Project 4: Scene recognition with bag of words

In this project, I need to implement the three major steps of scene recognition.

  1. Tiny images representation and nearest neighbor classifier
  2. Bag of SIFT representation and nearest neighbor classifier
  3. Bag of SIFT representation and linear SVM classifier

Tiny images representation and nearest neighbor classifier

I start by implementing the tiny image representation and the nearest neighbor classifier. For tiny image representation, I just need to resize each image to 16x16 resolution and reshape the tiny image to a vector having zero mean and unit length. For nearest neighbor classifier, I need to classifying a test feature into a particular category. The test feature finds the "nearest" training example and assigns the test case the label of that nearest training example.

In tiny images representation and nearest neighbor classifier, I got a 23.5% accuracy to recognition.

Bag of SIFT representation and nearest neighbor classifier

At first, I need to establish a vocabulary of visual words. To form this vocabulary by sampling many local features from my training set and then clustering them with kmeans. And in the second, I densely sample many SIFT descriptors. I simply count how many SIFT descriptors fall into each cluster in my visual word vocabulary by finding the nearest neighbor kmeans centroid for every SIFT feature. And then, bag of SIFT representation form a histogram with vocabulary size dimensions and features size counts. In the end, normalize the histogram. To reach the requirement of running time, I use 'fast' parameter for vl_dsift() which means it use a piecewise-flat, rather than Gaussian, windowing function that 20 times faster to compute.

In bag of SIFT representation and nearest neighbor classifier, I got a 49.0% accuracy to recognition.

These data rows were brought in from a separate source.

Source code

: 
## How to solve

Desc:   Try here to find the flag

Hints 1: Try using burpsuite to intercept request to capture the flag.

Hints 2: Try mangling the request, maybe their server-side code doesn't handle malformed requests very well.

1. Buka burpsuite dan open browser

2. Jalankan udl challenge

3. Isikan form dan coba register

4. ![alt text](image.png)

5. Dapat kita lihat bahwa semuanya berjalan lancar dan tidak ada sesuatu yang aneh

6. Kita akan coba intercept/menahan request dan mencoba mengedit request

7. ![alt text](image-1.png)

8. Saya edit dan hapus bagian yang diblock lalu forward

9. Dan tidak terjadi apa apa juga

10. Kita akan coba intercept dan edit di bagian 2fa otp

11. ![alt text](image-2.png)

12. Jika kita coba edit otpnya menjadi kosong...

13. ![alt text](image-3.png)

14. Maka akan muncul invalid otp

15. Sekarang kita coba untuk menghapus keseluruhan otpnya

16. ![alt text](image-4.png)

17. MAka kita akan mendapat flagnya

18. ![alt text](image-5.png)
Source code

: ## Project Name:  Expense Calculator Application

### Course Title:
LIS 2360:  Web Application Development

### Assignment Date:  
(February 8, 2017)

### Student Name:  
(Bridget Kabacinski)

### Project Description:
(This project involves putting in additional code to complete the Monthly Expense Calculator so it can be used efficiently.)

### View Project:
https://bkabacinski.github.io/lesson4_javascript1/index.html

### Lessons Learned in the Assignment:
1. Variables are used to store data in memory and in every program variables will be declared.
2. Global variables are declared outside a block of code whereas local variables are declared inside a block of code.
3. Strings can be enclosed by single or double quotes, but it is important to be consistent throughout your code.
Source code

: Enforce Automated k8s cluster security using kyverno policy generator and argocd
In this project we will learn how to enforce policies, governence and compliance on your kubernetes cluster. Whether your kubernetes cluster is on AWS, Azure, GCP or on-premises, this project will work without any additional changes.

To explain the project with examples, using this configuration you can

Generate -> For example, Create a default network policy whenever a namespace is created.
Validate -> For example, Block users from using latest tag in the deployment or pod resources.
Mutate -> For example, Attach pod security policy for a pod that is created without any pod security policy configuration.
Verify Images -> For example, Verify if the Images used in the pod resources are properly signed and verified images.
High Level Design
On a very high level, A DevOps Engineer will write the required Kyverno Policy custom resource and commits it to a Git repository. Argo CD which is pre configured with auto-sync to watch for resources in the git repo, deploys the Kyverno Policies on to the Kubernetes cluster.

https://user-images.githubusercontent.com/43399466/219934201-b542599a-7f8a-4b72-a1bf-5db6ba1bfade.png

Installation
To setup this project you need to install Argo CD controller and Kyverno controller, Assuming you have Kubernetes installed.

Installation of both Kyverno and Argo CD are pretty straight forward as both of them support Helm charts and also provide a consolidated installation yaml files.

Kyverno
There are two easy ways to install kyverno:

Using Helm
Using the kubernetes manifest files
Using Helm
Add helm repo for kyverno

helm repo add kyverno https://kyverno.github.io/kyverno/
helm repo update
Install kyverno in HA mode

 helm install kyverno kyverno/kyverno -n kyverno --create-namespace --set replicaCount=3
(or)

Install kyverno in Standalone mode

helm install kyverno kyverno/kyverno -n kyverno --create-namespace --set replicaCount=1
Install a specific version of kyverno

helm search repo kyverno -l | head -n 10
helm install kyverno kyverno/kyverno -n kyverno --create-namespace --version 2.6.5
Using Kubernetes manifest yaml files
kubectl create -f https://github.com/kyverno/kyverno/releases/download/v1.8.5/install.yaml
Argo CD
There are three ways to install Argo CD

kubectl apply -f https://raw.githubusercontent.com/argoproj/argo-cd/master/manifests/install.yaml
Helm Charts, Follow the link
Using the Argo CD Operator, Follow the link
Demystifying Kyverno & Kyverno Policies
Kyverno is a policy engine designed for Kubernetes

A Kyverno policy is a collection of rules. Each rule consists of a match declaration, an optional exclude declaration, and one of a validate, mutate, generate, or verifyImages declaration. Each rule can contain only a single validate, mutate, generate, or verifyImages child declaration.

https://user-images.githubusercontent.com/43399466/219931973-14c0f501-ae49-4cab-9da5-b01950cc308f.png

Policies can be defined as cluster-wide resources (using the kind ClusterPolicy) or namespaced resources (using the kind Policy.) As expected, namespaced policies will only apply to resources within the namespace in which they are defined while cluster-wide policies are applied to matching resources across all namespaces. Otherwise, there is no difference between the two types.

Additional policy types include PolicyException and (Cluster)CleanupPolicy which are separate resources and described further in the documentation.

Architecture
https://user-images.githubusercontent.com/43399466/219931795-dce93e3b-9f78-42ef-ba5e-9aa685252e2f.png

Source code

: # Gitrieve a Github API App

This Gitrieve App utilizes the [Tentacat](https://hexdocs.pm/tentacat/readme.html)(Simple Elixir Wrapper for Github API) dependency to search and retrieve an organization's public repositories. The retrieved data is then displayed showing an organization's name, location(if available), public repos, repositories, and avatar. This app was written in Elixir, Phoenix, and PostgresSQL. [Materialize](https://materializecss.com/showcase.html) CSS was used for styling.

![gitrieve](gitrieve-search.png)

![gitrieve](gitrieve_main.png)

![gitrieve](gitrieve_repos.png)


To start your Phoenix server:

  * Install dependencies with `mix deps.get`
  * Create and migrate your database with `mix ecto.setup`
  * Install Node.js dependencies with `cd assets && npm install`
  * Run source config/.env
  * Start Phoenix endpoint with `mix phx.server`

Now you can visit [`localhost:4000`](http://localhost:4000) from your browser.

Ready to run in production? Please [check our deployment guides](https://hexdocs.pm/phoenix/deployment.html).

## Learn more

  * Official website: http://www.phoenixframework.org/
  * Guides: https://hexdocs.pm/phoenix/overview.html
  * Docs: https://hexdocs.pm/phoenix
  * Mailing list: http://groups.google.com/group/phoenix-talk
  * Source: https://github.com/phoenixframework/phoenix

Bag of SIFT representation and linear SVM classifier

In linear SVM classifier, I used it to train every category. To decide which of 15 categories a test case belongs to, I train 15 binary, 1-vs-all SVMs. 1-vs-all means that each classifier will be trained to recognize object vs non-object. And then, each test features evaluated with all SVM and I use the highest confidences to predict label.

In bag of SIFT representation and linear SVM classifier, I got a 48.5% accuracy to recognition.

Extra credit

Gist descriptors

The procedure is based on a very low dimensional representation of the scene. It propose a set of perceptual dimensions (naturalness, openness, roughness, expansion, ruggedness) that represent the dominant spatial structure of a scene. Then, it show that these dimensions may be reliably estimated using spectral and coarsely localized information.

In gist descriptors, I got a 67.9% accuracy to recognition.

Experiment with different vocabulary sizes

To experiment with different vocabulary sizes, I used 10,20, 50, 100, 200 vocabulary sizes. I did not use 'fast' parameter for vl_dsift() to check the accuracy for recognition. I found that larger vocabulary sizes will increase the accuracy for recognition but it also increase rapidly the running time.